◆ WHAT TO DO
In the excerpt on middle-school despondency, what age range is given for the outset of adolescence?

◆ EXCERPTED TEXT
--- Begin ---
Parenting Adolescents Through Middle-School Despondency

There can be sadness from three losses that adolescence can unhappily bring.

Key points

  • Around middle school, young adolescents can feel sadness from three developmental losses.
  • There are losses of childhood identity, family attachment, and easy relationships with friends.
  • Parents can encourage positive ways the child can connect to themselves and others during this transitional time.
Source: Carl Pickhardt, Ph.D.
Source: Carl Pickhardt, Ph.D.

There can be a mix of sadness and anxiety in a young person at the outset of adolescence (around ages 9–13) from the emotional price this major developmental change demands.

To move on, one must let go of how childhood comfortably used to be and begin to dare redefining in older, uncertain, and more challenging social terms. It can feel discouraging at times.

Suffering from the demands of growing change, experiences of despondency can sometimes ensue, the young person feeling like an oddball or loner trapped in a sad and scary emotional place.

Many years ago when I started counseling this age group in what was then a junior high back east, that’s what I thought this stage of the educational passage was for many young people—a school of misfits.

Entering Adolescence

Growing up requires giving up and moving on. There is no painless other way. As a consequence of this necessary change, three losses can sadden the young person as treasured connections that formerly supported contentment and self-esteem can feel broken:

  • There is loss of childhood identity: “I can never go back to being a little child again.”
  • There is loss of family attachment: “I’m not as close and companionable with my parents.”
  • There is loss of easy relationships with friends: “Instead of playmates, now I must fit in with peers.”

While there is interest, enjoyment, and excitement in pursuing the challenges of acting older, this advancement does not come free of charge. For many young people, particularly during the vulnerable middle-school years, this transition can bring sad and anxious feelings until adjustment to older functioning is made.

Consider these inevitable three losses one at a time.

Loss of Childhood Identity

While the child was content to be traditionally defined as younger, puberty revolutionizes self-concept in adolescent terms. Now bodily changes cause surprising physical growth; the onset of sexual maturity creates sexual interest; and the need to act older alters social identity. Not only do emotions and urges become more intense, but also, as expectations to act socially older increase, self-dissatisfaction rules: “I’m not as grown up as I need to be!”

Now, preoccupation with physical appearance and social dress begin to take center stage in the young person’s life, each day beginning with that painful mirror encounter to see the appearance one has to take to school for everyone to see. Now there is danger of embarrassment from more self-consciousness as how one looks assumes increasing social importance. And now relationship with the other sex feels more awkward but important to have, while popular youthful media icons of how to appear and dress become more powerful: “I wish I looked like that!” As appearance becomes wed to popularity, the social contentment of childhood can feel very far away.

Loss of Family Attachment

Adolescence disenchants the parent–child relationship. As the child pulls away (socially separates) for more independent room to grow, parents must deliberate when to still hold on and when to start doing more letting go. Gatekeepers to growing freedom they become, sometimes frustrating the young teenager on that account: “You never let me do anything!”
--- End ---
◆ RECORDED DATA
--- Begin ---
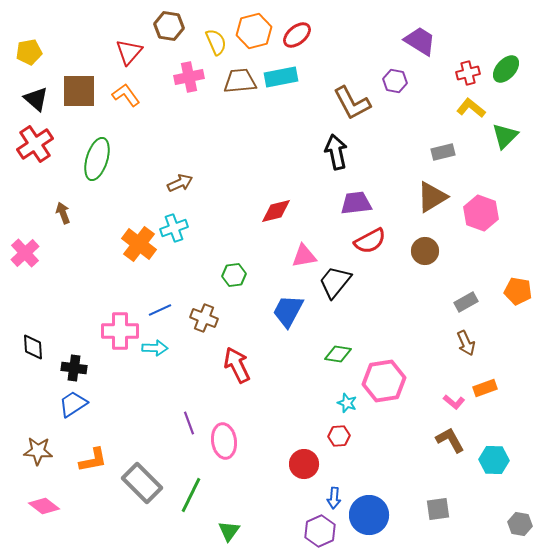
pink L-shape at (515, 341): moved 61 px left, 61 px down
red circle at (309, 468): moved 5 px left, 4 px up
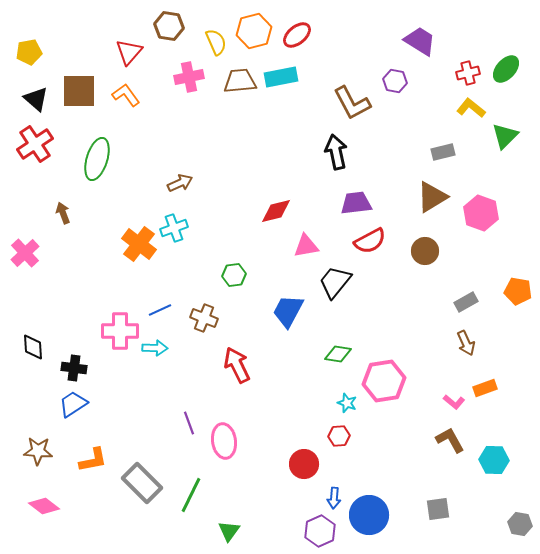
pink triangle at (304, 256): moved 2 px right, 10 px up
--- End ---
◆ FINAL ANSWER
Around ages 9–13.